My husband had an undetected AVM rupture while in a meeting. It was seven years and three months to the day after our wedding. I received a phone call at work and rushed to the hospital in Glendale, near all the famous movie studios, where he was on life support. The neurologist told me he was brain dead.
A week later he was removed from life support. Over 300 people attended his celebration of life. I was in shock.
I told God that this wasn’t fair.
Suddenly at the age of 44 I was a widow and a single mom to a teenager I barely knew. I was angry. I told God that this wasn’t fair. I had enough loss in my life and I needed my husband to help parent this kid we recently adopted. I lost my birth mom when she put me up for adoption. I lost my adoptive mom when I was eight. I was divorced, and now a widow?
This wasn’t how my life was supposed to turn out.
You know the story of the woman at the well who Jesus ministered to in John 4? I felt like that woman.
But while in the hospital, in the midst of confusion and grief, the Holy Spirit showed me Romans 5:2-5:
“Therefore, since we have been justified through faith, we[a] have peace with God through our Lord Jesus Christ, 2 through whom we have gained access by faith into this grace in which we now stand. And we[b] boast in the hope of the glory of God. 3 Not only so, but we[c] also glory in our sufferings, because we know that suffering produces perseverance; 4 perseverance, character; and character, hope.5 And hope does not put us to shame, because God’s love has been poured out into our hearts through the Holy Spirit, who has been given to us.”
I had suffered, but I had hope.
Today, I am married to a wonderful man I met on online (yes, my third husband) and I am step-mom to two beautiful young women.
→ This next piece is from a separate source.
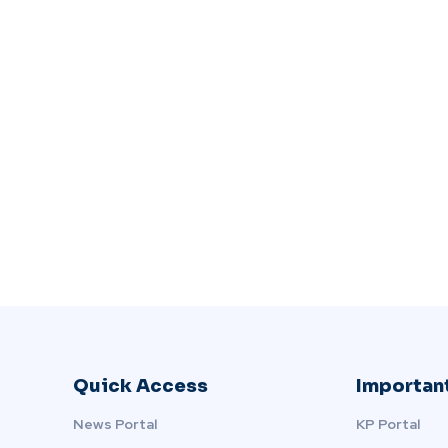
Quick Access
Important
News Portal
KP Portal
My adopted daughter is in her twenties, is in a relationship and has resumed contact with her birth family. We text on occasion and she says she is doing well. I am content knowing that for the brief time she was with us she was introduced to and accepted Christ, and we provided a safe place for her and made sure she had the services in place she desperately needed.
Like other women who couldn’t have children, or have lost their moms, Mother’s Day has always been tough for me. When I sit in church and I reflect on my mom who gave me up as a baby, my mom who died, and the children I never had, I cry. Actually, I haven’t been to church on Mother’s Day in years because it is just too emotional.
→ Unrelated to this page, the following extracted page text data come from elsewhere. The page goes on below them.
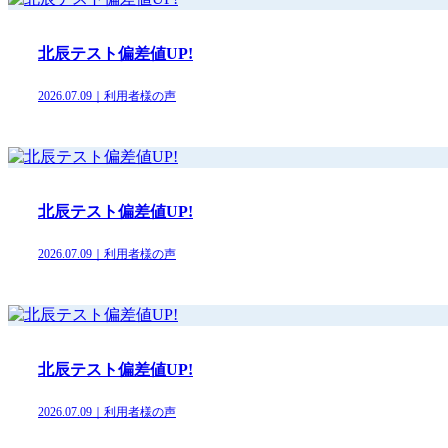
北辰テスト偏差値UP!
2026.07.09｜利用者様の声
北辰テスト偏差値UP!
2026.07.09｜利用者様の声
北辰テスト偏差値UP!
2026.07.09｜利用者様の声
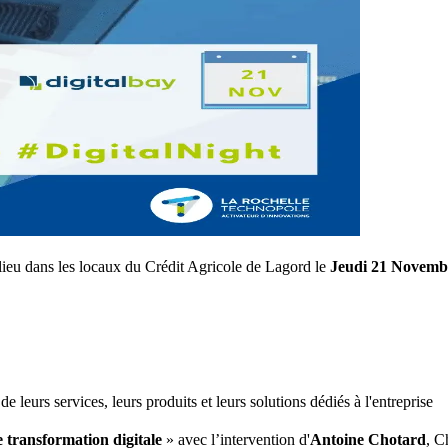
 lieu dans les locaux du Crédit Agricole de Lagord le
Jeudi 21 Novembr
 leurs services, leurs produits et leurs solutions dédiés à l'entreprise
e transformation digitale
» avec l’intervention d'
Antoine Chotard
, C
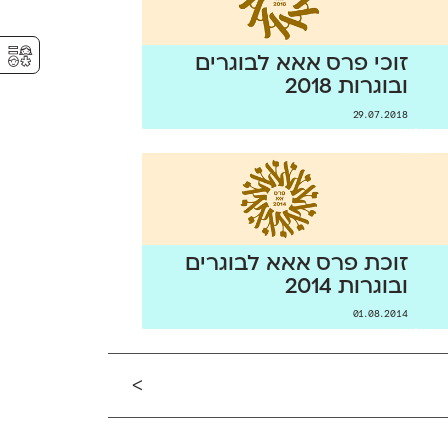
⚥︎
זוכי פרס אאא לבוגרים
ובוגרות 2018
29.07.2018
זוכת פרס אאא לבוגרים
ובוגרות 2014
01.08.2014
>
But this Mother’s Day, I am choosing to reflect on what I do have.
The foster children God trusted me with for a season
The adopted teenager who needed an advocate to keep her safe
The adult step-daughters God blessed me with after so much loss
The goddaughters God gave me
The nieces who God granted with creativity and tenacity
The young children I teach in Sunday school who love to dance and sing and memorize scripture
My friends’ children who are incredibly smart and talented, and now as teens and adults aren’t too embarrassed to send me heart emojis on Instagram
My co-workers’ kids who run up to me in the office and give me hugs and handwritten cards
The young women I’ve been able to mentor over the years
If you’re like me and not a mom in the traditional sense, know that you are still a mom to someone. God has a plan for each one of you. Just because we couldn’t conceive, or raise a child from infancy to adulthood, doesn’t mean we’re not moms.
Abraham was a father to many nations. Blood lines may not flow from me to future generations, but I am confident that the love of Jesus flows from me as a spiritual mother, friend, mentor, godmother and aunt.
And I realize that indeed God has fulfilled the dream of a young girl on Tiller Avenue after all.